Climate Change: SLC right to urge federal action
By The Salt Lake Tribune

Climate change should be a matter of science, not politics. But only changes in public policy, which is often determined by political ideology, can reduce the human-caused warming that is threatening ecosystems around the globe.

In the end, governments, large and small, will be forced to confront the vast upheavals that climate change can bring if we don’t act now to curb greenhouse-gas emissions.

That’s why it’s important that Salt Lake City is supporting a growing movement among cities to urge President Barack Obama and the Environmental Protection Agency to invoke the Clean Air Act to place limits on carbon emissions. The City Council and Mayor Ralph Becker collaborated on a resolution urging the federal agency to "swiftly employ and enforce" the act. Only Councilman Carlton Christensen voted against it.

The need to act is underscored by a new report on severe weather events related to global warming coming from the Intergovernmental Panel on Climate Change. The panel, founded by the United Nations in 1988, is focusing for the first time on extreme weather changes, which have increased in number and intensity in recent decades.

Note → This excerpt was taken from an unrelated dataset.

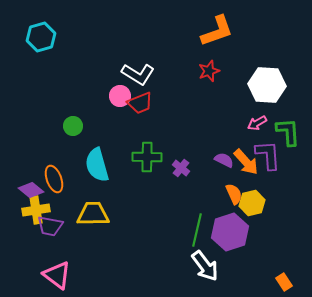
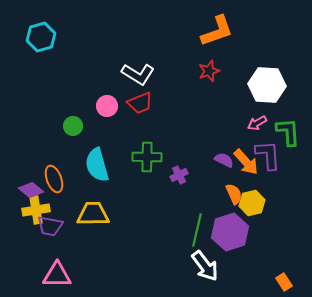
pink circle: moved 13 px left, 10 px down
purple cross: moved 2 px left, 7 px down; rotated 24 degrees clockwise
pink triangle: rotated 36 degrees counterclockwise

Weather disasters including drought, flooding, hurricanes and rising seas cost the U.S. government an average of $3 billion a year in the 1980s. In the past 10 years, that figure has skyrocketed to $20 billion a year, adjusted for inflation.

And those amounts include only widespread disasters covered by federal insurance, a fraction of the total cost of increasingly severe weather-related events linked to climate change.

Globally, the IPCC scientists see such catastrophes increasing in cost, especially in poor areas, but also in densely populated coastal areas in developed nations like the United States. The report predicts more severe tropical cyclones, more frequent heat waves and drought, as well as heavier precipitation and flooding.

The Western region of the U.S. will be one of the hardest-hit areas in the world. Whether Utah policy makers recognize the threat or not, more wildfires, drought and extreme heat are likely to affect residents of the Beehive State. Policy changes to reduce carbon emissions can still improve the outcome somewhat, but the window of opportunity to make a difference is rapidly closing.

Voluntary efforts supported by Gov. Gary Herbert are largely meaningless. Federal action under the Clean Air Act, which the U.S. Supreme Court has authorized, is our best hope.